Un album qui incite à réfléchir sur le temps qui passe, et notre façon de l’habiter, avec un indéfectible humour !

Boubou en était sûr

Boubou en était sûr
Karen Hottois Illustrations d’Emilie Seron
La Partie 2022

Les histoires d’amour finissent bien…

Par Michel Driol

« J’en étais sûr »… tel est le message que Boubou envoie à Nadia. Le messager n’est autre que Fromage, le rat apprivoisé, qui porte la lettre sur son dos. La réponse de Nadia est aussi elliptique. Le message suivant est un dessin, auquel Nadia répond par un « je t’aime »  qu’elle cache soigneusement sous un nuage blanc. Mais, quand Fromage lui annonce que Nadia était rouge au moment d’écrire la lettre, Boubou n’ose l’ouvrir et la jette. Fromage a beau révéler le contenu de la lettre à l’oreille de Boubou, pendant son sommeil, rien n’y fait, et la lettre devient la couverture d’un écureuil pour l’hiver. Nadia et Boubou se font la tête, jusqu’à ce que Fromage prenne l’initiative de leur donner rendez-vous, sous le nuage blanc.

━━━━━━━━━━

**Consigne A**:
Dans la critique de l'album, reproduisez le passage qui va de « Par Michel Driol » jusqu'à « le nuage blanc. ».
**Consigne B**:
Poursuivez la critique de l'album en reprenant juste après sa dernière phrase.

**Matériel fourni**:

━━━━━━━━━━

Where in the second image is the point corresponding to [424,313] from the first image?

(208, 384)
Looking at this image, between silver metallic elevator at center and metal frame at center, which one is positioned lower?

━━━━━━━━━━

**Réponse A**:
Par Michel Driol

« J’en étais sûr »… tel est le message que Boubou envoie à Nadia. Le messager n’est autre que Fromage, le rat apprivoisé, qui porte la lettre sur son dos. La réponse de Nadia est aussi elliptique. Le message suivant est un dessin, auquel Nadia répond par un « je t’aime »  qu’elle cache soigneusement sous un nuage blanc. Mais, quand Fromage lui annonce que Nadia était rouge au moment d’écrire la lettre, Boubou n’ose l’ouvrir et la jette. Fromage a beau révéler le contenu de la lettre à l’oreille de Boubou, pendant son sommeil, rien n’y fait, et la lettre devient la couverture d’un écureuil pour l’hiver. Nadia et Boubou se font la tête, jusqu’à ce que Fromage prenne l’initiative de leur donner rendez-vous, sous le nuage blanc.

**Réponse B**:
Le vert paradis des amours enfantines… Certes, mais encore faut-il oser se dire, dire ses sentiments à l’autre, faute de quoi c’est le quiproquo ou l’incompréhension qui s’installent. Comment mettre en mots ses sentiments pour la première fois ? Entre audace et retenue, le langage permet-il de tout dire, qu’il soit verbal ou pictural ? Avec beaucoup de poésie, cet album entretisse ces différentes questions, en ayant à la fois un pied dans la réalité, avec les lettres et les deux enfants, bien réels, et un pied dans l’imaginaire, avec ce rat messager et ce petit écureuil, rêveur, qui, s’il ne comprend pas tout du message, en apprécie la douceur et le sérieux. Faut-il y voir une figure du lecteur de l’album, qui ne sait pas encore lire, se dit qu’un jour il sera assez grand pour écrire cela à quelqu’un et éprouver ces sentiments ? Sans doute. Cet album plein de délicatesse et de tendresse est superbement illustré par Emilie Seron, avec à la fois beaucoup de réalisme dans les nombreux détails qui inscrivent l’histoire dans des lieux (maisons, forêt) et des temps (été, automne, hiver) bien marqués, et beaucoup de douceur dans le choix des couleurs, des attitudes des personnages.

Un album comme une éducation sentimentale qui montre les limites du langage pour se dire, mais aussi le rôle des tiers pour dépasser les incompréhensions, et l’importance de l’amour.